Fiscal commission leaders back spending cuts, tax increases
Observers are skeptical the panel will be able to reach a consensus, because 14 of the 18 members need to support any recommendations.
The chairmen of President Obama's fiscal commission proposed a sweeping collection of spending cuts and tax increases Wednesday in a bid to jolt the panel's 16 other members out of their Republican and Democratic orthodoxies.
The proposals are believed to include proposed reductions in future Social Security benefits -- an untouchable issue for many Democrats -- as well as tax hikes that Republicans in Congress have vowed to oppose.
But while the proposals represent an agreement between the panel's two co-chairs -- Erskine Bowles, a former White House chief of staff under President Clinton; and former Sen.

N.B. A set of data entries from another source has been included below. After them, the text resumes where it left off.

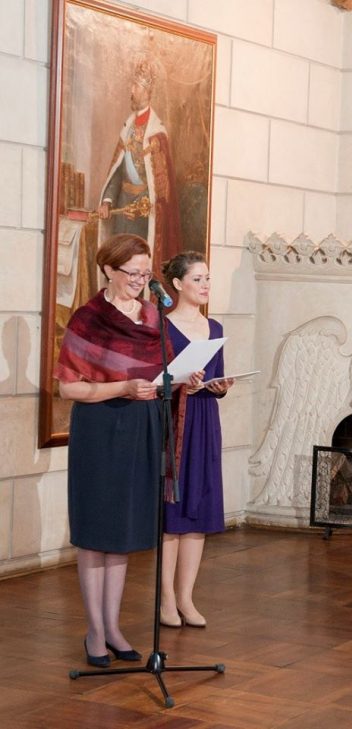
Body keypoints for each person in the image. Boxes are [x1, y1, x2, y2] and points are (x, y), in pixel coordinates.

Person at [55, 234, 166, 667]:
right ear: (108, 269)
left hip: (142, 426)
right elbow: (68, 388)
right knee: (96, 532)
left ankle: (114, 627)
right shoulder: (88, 319)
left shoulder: (153, 315)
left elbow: (162, 373)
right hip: (100, 429)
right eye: (132, 273)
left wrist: (188, 380)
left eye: (145, 273)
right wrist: (123, 387)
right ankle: (95, 632)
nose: (140, 280)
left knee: (121, 532)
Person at [159, 251, 232, 628]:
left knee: (198, 509)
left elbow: (216, 377)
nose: (205, 286)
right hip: (175, 424)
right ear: (177, 284)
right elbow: (154, 381)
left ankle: (187, 598)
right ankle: (166, 600)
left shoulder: (214, 328)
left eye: (208, 279)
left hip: (204, 420)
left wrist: (219, 386)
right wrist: (178, 382)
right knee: (172, 512)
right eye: (197, 279)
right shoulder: (161, 327)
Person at [98, 58, 181, 282]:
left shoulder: (157, 133)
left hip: (143, 216)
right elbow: (117, 172)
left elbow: (161, 192)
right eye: (132, 86)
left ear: (146, 91)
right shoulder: (128, 128)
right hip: (121, 211)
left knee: (136, 270)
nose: (131, 91)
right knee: (117, 267)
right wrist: (107, 200)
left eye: (135, 86)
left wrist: (144, 207)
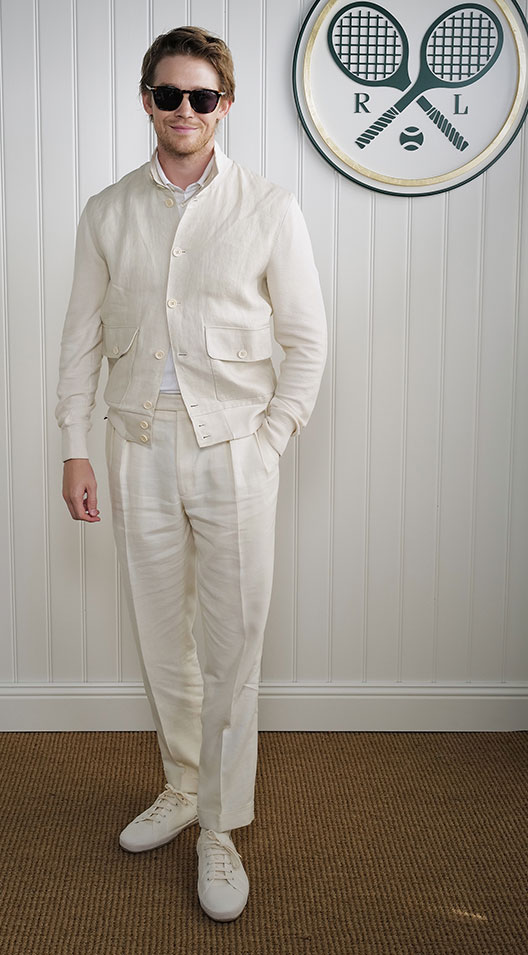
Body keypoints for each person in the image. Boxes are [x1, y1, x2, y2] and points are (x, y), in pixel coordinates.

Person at [56, 25, 327, 922]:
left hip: (235, 449)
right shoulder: (107, 210)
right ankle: (180, 785)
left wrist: (272, 437)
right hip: (136, 443)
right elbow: (81, 342)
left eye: (201, 97)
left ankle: (220, 823)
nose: (184, 111)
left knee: (232, 639)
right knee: (160, 635)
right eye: (168, 95)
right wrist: (75, 445)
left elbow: (306, 341)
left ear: (225, 105)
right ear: (146, 101)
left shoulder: (269, 207)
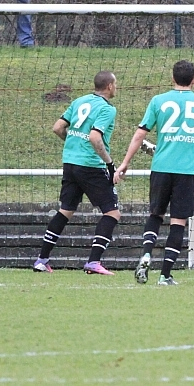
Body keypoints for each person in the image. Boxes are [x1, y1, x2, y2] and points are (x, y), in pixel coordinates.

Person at [115, 60, 194, 286]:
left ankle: (146, 254)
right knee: (178, 222)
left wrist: (125, 162)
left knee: (155, 215)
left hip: (161, 168)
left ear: (172, 78)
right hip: (186, 172)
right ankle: (165, 275)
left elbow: (139, 135)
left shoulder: (158, 101)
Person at [32, 71, 121, 275]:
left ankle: (42, 260)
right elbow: (95, 138)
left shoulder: (79, 101)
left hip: (70, 162)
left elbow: (57, 128)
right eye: (115, 84)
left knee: (66, 210)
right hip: (91, 165)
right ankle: (94, 262)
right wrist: (109, 163)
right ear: (109, 86)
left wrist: (74, 143)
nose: (116, 87)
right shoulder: (107, 109)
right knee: (112, 212)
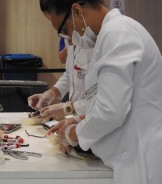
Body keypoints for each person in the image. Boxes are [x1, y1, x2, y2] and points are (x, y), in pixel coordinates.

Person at [42, 0, 162, 184]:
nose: (71, 40)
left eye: (66, 31)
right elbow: (108, 100)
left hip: (141, 158)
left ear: (76, 11)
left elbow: (110, 111)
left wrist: (72, 134)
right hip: (129, 155)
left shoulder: (118, 33)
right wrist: (76, 120)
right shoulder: (107, 36)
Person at [28, 2, 93, 121]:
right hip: (81, 121)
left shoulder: (97, 42)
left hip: (92, 120)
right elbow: (70, 74)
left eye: (63, 29)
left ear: (76, 11)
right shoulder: (71, 38)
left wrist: (68, 108)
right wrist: (49, 94)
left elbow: (105, 103)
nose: (66, 39)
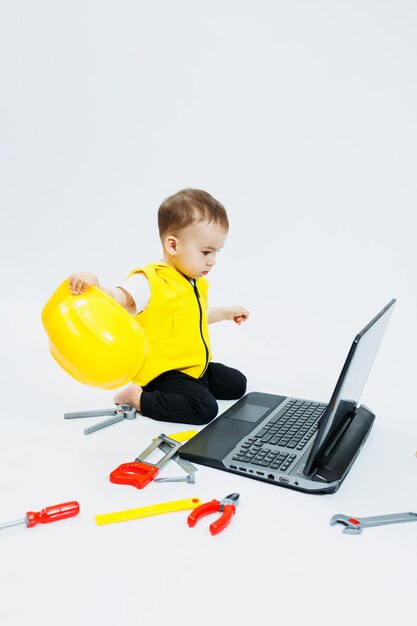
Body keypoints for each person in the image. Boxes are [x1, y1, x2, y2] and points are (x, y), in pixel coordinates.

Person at [69, 188, 249, 425]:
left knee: (238, 384)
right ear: (173, 245)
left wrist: (226, 313)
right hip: (163, 373)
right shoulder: (149, 281)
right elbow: (116, 298)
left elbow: (196, 317)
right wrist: (94, 285)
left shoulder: (196, 281)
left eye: (216, 252)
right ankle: (138, 397)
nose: (212, 261)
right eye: (206, 252)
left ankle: (191, 388)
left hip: (193, 367)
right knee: (205, 409)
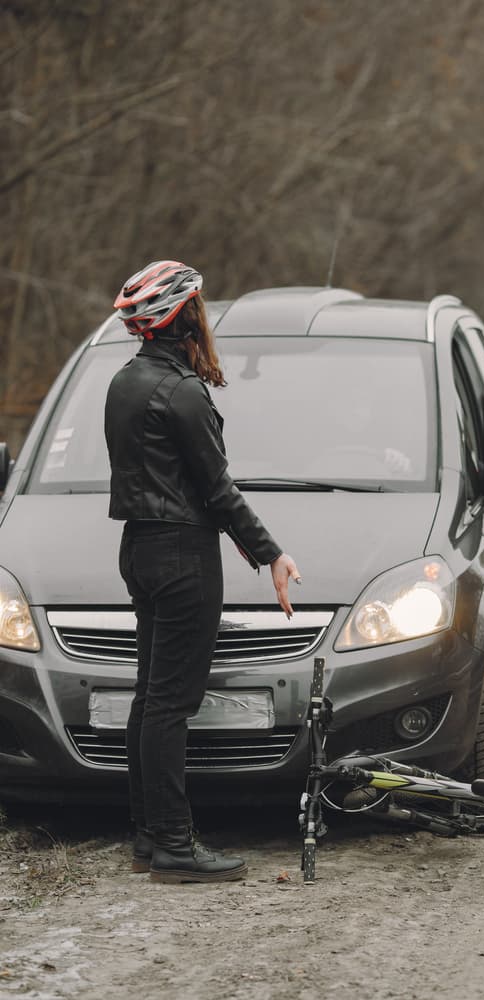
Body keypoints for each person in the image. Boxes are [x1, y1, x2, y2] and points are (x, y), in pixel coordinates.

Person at [104, 260, 301, 884]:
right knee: (171, 703)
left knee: (149, 695)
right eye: (200, 306)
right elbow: (218, 492)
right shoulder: (184, 393)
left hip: (138, 550)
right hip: (184, 555)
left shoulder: (124, 381)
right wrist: (271, 553)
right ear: (184, 314)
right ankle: (173, 847)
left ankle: (146, 835)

Alan Simpson, R-Wyo. -- panel members immediately made it clear they did not amount to a consensus.
Indeed, several lawmakers on the panel, who were briefed on the proposals earlier Wednesday, immediately made it clear they hadn't bought into the proposals.
The panel is supposed to present recommendations to Congress by December 1, less than three weeks from now. But experts are skeptical that it will be able to reach a consensus, because 14 of the 18 members need to support any recommendations. With 12 of those members being current lawmakers in Congress -- six Democrats and six Republicans -- experts are skeptical that the panel will be able to avoid a stalemate.
Bowles and Simpson decided to hold an impromptu press conference at 1 p.m. after reporters had gathered outside the commission's closed-door session, which began Wednesday morning and could go through the afternoon.
At the meeting Bowles and Simpson presented their package to the members, many of which said they could not support the proposal in its current form.
"The chairmen have made their proposal, it's a serious proposal," said Senate Majority Whip Dick Durbin, D-Ill., who stressed that the package "is the starting point of our conversation."
While commission members were reticent on offering details of the plan, Durbin said that the proposal exceeds the president's goal of bringing down the deficit to about 3 percent of gross domestic product by 2015.
Rep. Jan Schakowsky, D-Ill., said that the chairmen have proposed to make Social Security solvent and make adjustments to Medicare, both of which she characterized as cuts.
"It's not a proposal I can support right now," she said.
"I think if there were to be a vote of 14, it would look very different from the proposal that was made by the chairmen and I can't imagine that they didn't understand that," Schakowsky said.
Rep. Jeb Hensarling, R-Texas said he is still considering the chairmen's proposals. "It's a provocative proposal, some of it I like, some it disturbs me, and some of it I have to study.